Based on calculations from Figure 3II–III, the cytotoxic index (IC₅₀) of AgNP-treated MDA-MB-468 cells without laser treatment was observed to be 7.82% and 3.91% with laser treatment after a 72-h incubation. Moreover, MDA-MD-468 cells treated with AgNPs and stimulated by laser treatment were double-stained with calcein-AM/propidium iodide (PI). The stained control MDA-MD-468 cells (non-treated and laser-treated AgNPs) (Figure 3i), AgNP-treated MDA-MD-468 cells (Figure 3ii), and AgNP-treated laser-stimulated MDA-MD-468 cells (Figure 3iii) were observed under an inverted fluorescent microscope to distinguish between dead and alive cells. Uniform green fluorescence (excitation/emission, 495 nm/515 nm) due to polyanionic calcein binding with double-stranded DNA in living cells was observed (Figure 3i). Surviving cells were intact with DNA and green nuclei due to the fragmentation of early apoptotic cells. Late apoptotic and necrotic cell DNA was fragmented and stained red. Some red color is observed in Figure 3ii. Conversely, Figure 3iii) shows red color (cell death) due to the destruction of breast cancer cells after the addition of AgNPs and laser treatment. PI penetrates cells with damaged membranes and binds to single-stranded DNA, leading to bright red fluorescence (excitation/emission, 530 nm/635 nm) in dead cells (Figure 3ii–iii).

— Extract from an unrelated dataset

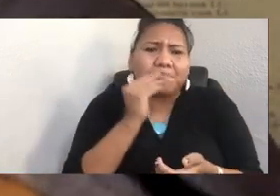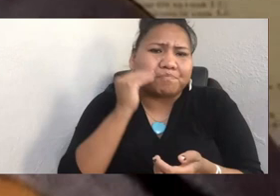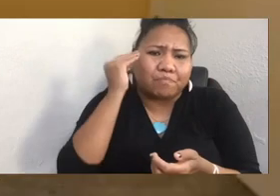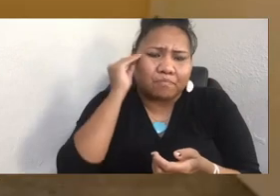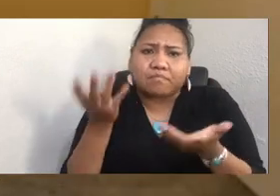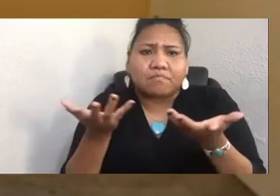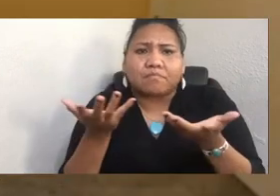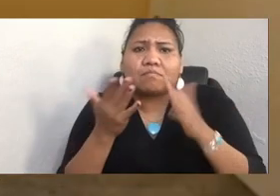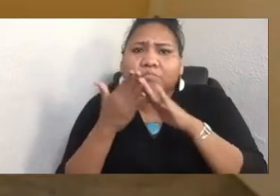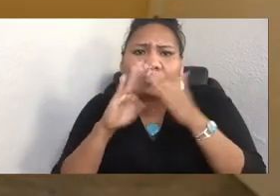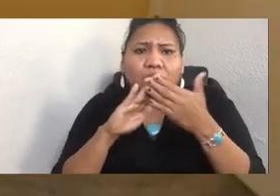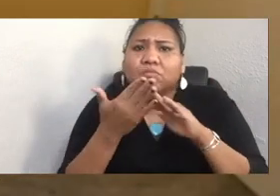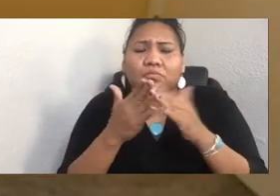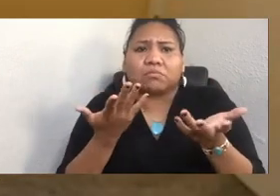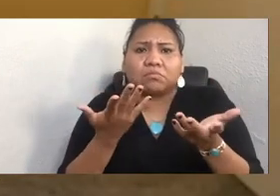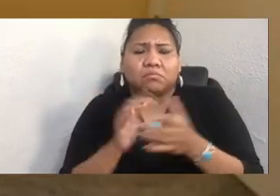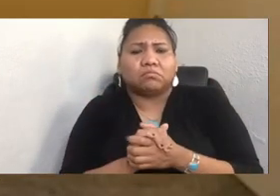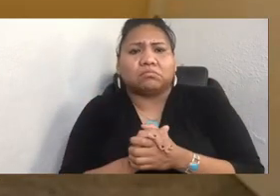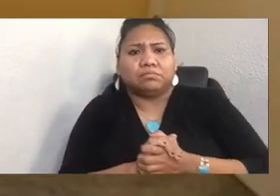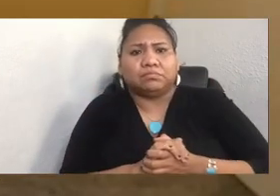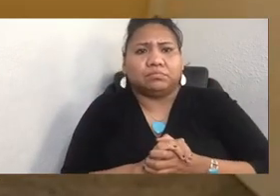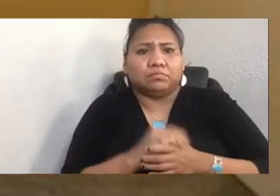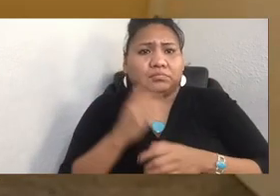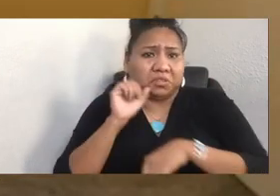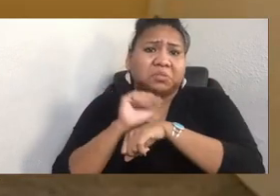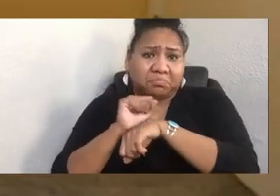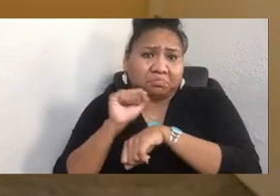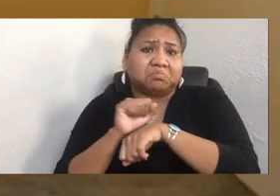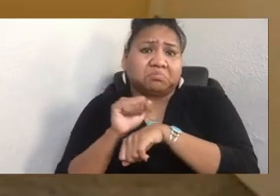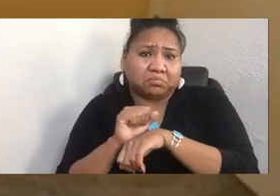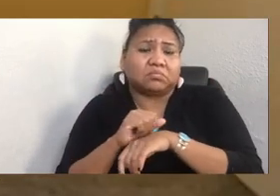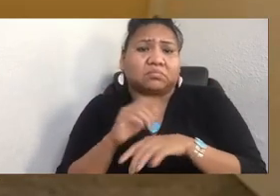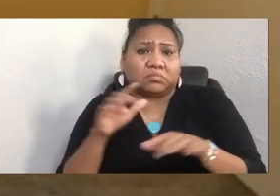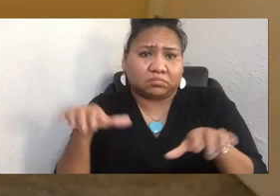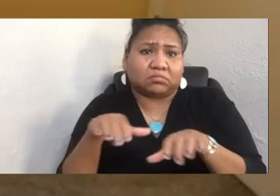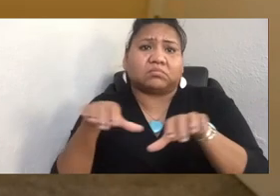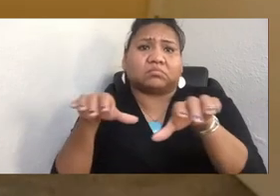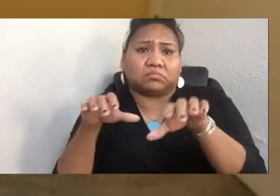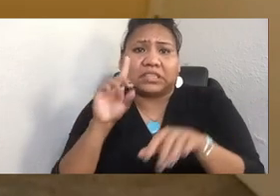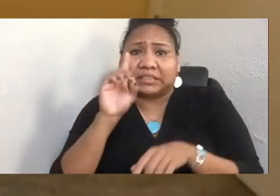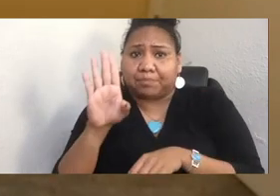Well, I think the work that Deb is doing right now, the bill that Deb is putting together-- She's active on here.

Spherical AgNPs (12 nm) were synthesized by the PLAL technique. Breast cancer cells were treated with 1.56%–6.25% concentrated AgNPs and stimulated by a 532-nm Q-switched Nd:YAG pulsed laser. The cell viability decreased more dramatically after laser treatment (from 74.86% to 15.11%) compared to without laser treatment (from 80.96% to 28.10%). Therefore, it can be concluded that laser-stimulated AgNPs have the potential to be good photothermal agents that can destroy breast cancer cells by hyperthermic effects without encouraging them to revert to normal slender morphology. The novelty of this research was observed by the reduction in cell viability of breast cancer cells and cell morphology changes after treatment with AgNPs and stimulation by 0.52 J/mm² of a Q-switched Nd:YAG pulsed laser at 532 nm.

Disclosures　The authors declare that they have no conflict of interest.

Acknowledgement　We also thank Mybrain15 MyPhD as a scholarship sponsor for the first author.